Thursday, August 23, 2012

Two tragically different posts

Derek O'Brien has written a brilliant article about what it is like to be a minority in India. He comes straight to the point, and admittedly this is the first time I have heard someone saying it is for the country to integrate the minority, but it is also for the minority to integrate into the country, or words to that effect. He talk sof his childhood in Kolkata, when his parents encouraged all their kids to speak Bengali (not their mothertongue), celebrate Diwali and Id (at least from the sweets and visiting friend pov!) etc. And how, at the time of Partition, part of the extended family was in Pakistan.
He went back to meet them a few years back. And that is when the grittiness of the comparison come through and you feel proud of being an Indian. Parts of his extended family converted to Islam because it is simply too difficult to be a minority in Pakistan.
I am not a religious bigot, and not thumping my chest about how good India is (or worse, how bad Pakistan is). But my heart stopped for a minute, my eyes misted and I wondered about the heterogenous miracle that our country is.

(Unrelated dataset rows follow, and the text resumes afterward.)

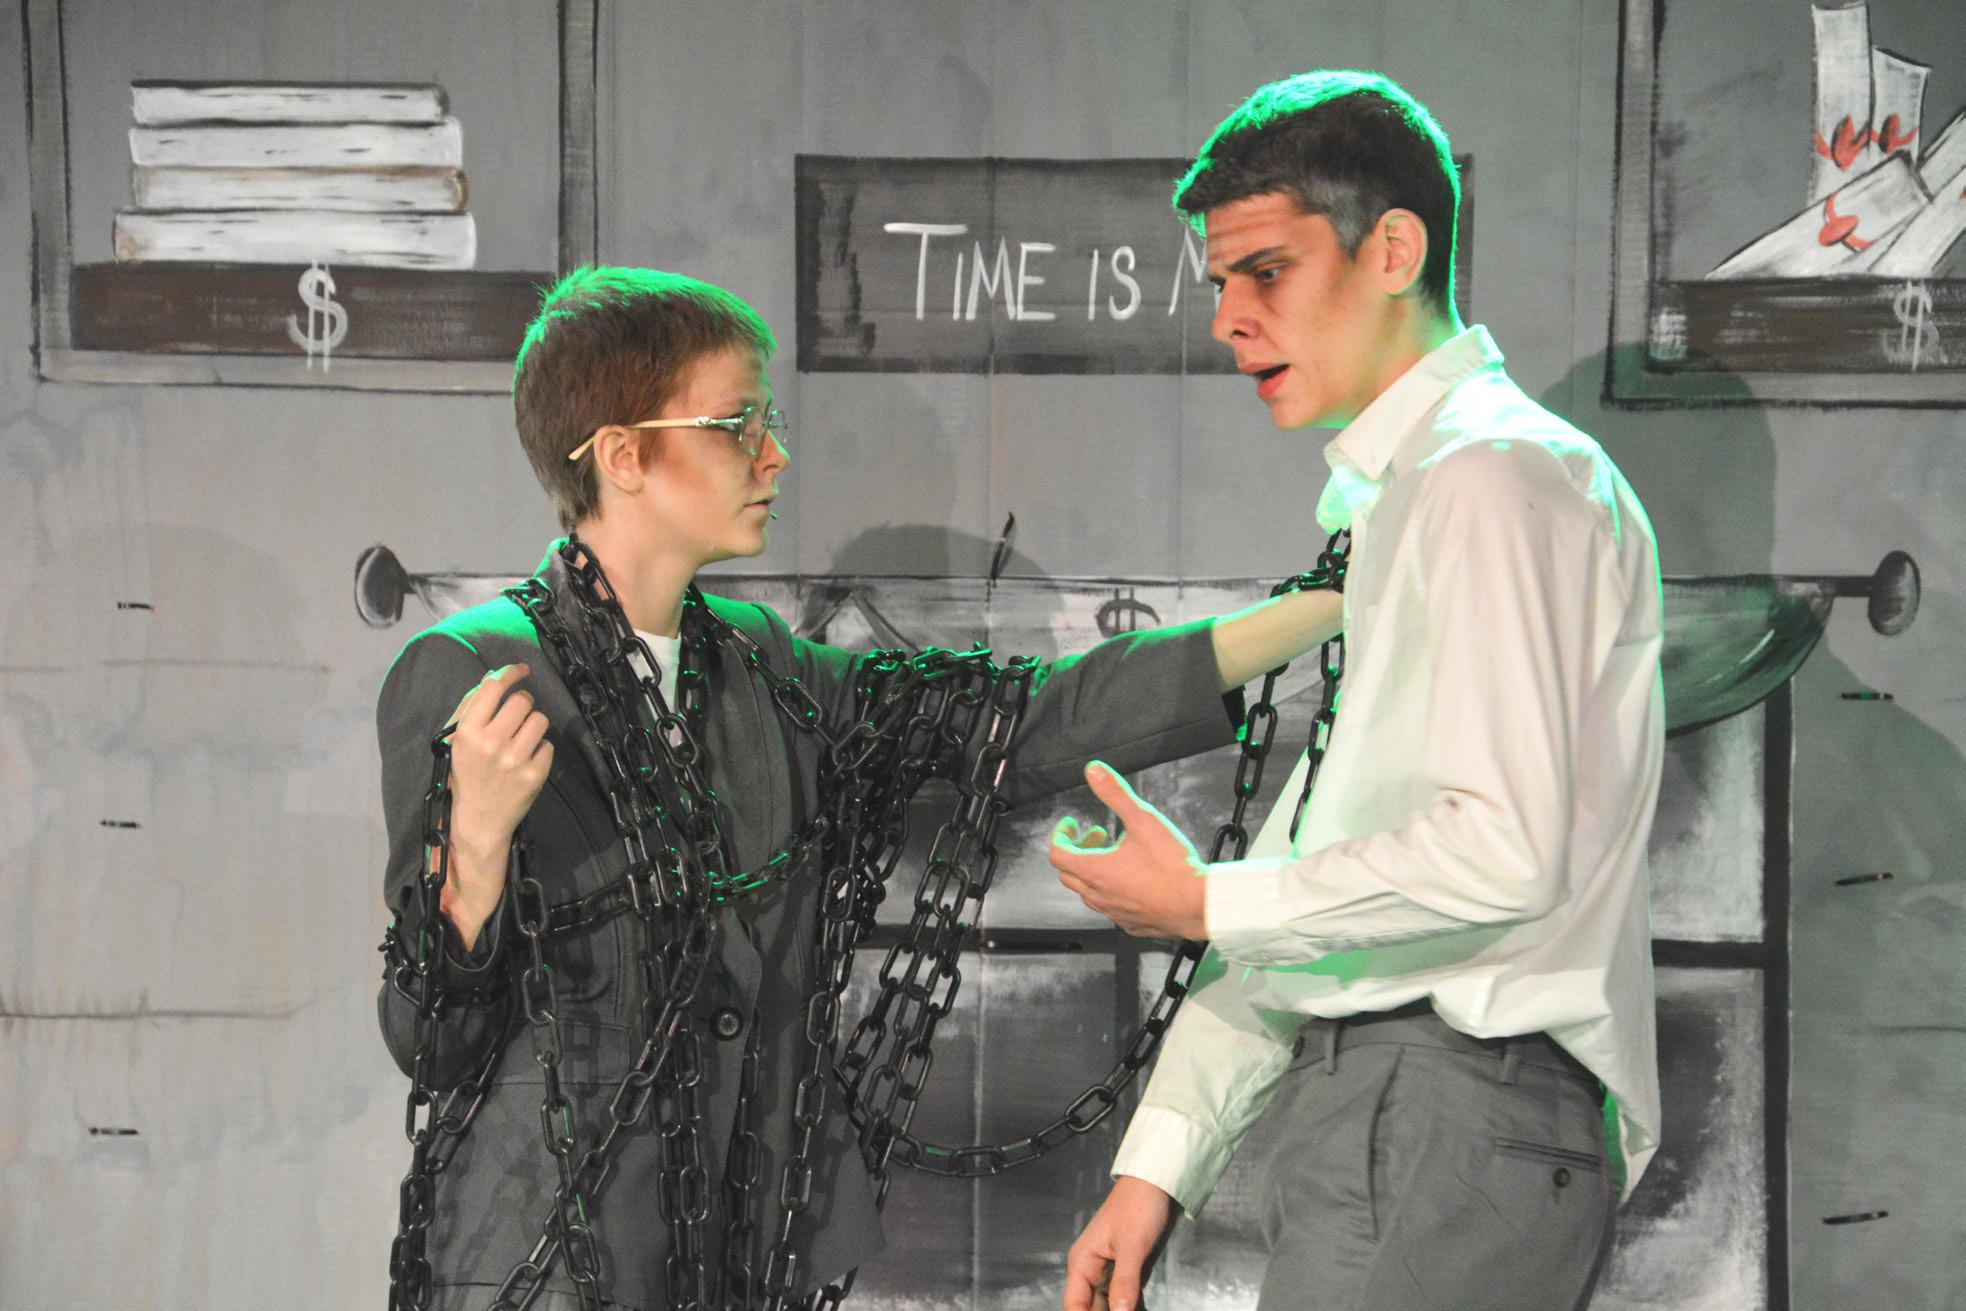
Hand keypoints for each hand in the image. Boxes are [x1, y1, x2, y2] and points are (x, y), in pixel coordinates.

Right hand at [439, 663, 553, 946]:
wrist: (476, 821)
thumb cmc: (465, 775)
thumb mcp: (457, 741)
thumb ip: (472, 707)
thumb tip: (495, 676)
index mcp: (468, 731)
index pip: (494, 687)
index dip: (511, 673)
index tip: (522, 669)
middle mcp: (491, 743)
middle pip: (523, 701)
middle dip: (523, 704)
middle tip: (516, 718)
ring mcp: (514, 759)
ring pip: (540, 720)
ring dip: (533, 725)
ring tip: (521, 740)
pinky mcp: (534, 774)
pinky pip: (548, 745)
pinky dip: (540, 750)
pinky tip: (525, 761)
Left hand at [1051, 762, 1206, 939]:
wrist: (1198, 904)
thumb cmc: (1171, 865)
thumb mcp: (1142, 819)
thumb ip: (1115, 793)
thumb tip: (1094, 771)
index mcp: (1094, 870)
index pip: (1057, 853)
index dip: (1061, 834)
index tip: (1073, 824)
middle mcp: (1098, 895)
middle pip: (1068, 873)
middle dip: (1078, 850)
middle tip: (1098, 836)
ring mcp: (1113, 913)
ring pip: (1088, 893)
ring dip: (1093, 871)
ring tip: (1116, 856)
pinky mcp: (1131, 924)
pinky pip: (1110, 908)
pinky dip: (1111, 891)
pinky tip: (1132, 880)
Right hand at [1064, 1175, 1176, 1310]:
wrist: (1156, 1184)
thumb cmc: (1138, 1206)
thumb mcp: (1132, 1246)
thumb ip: (1124, 1282)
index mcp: (1083, 1262)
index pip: (1074, 1305)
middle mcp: (1092, 1270)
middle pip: (1092, 1308)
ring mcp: (1110, 1272)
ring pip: (1109, 1306)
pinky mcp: (1127, 1272)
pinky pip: (1125, 1299)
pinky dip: (1131, 1308)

Read http://quizderek.blogspot.ch/2012/08/the-obriens-of-india-and-pakistan_13.html

And separately, another article appeared in 'The Dawn' in Karachi: a fictionalised account of the plight of a Hindu girl in Pakistan (discriminated against twice over: first a Hindu, then a girl) and the horror of her forcible conversion and marriage. It is fiction, but it seems pretty close to the truth, if you read the internet about Rinkle Kumari and similar cases. It touched me.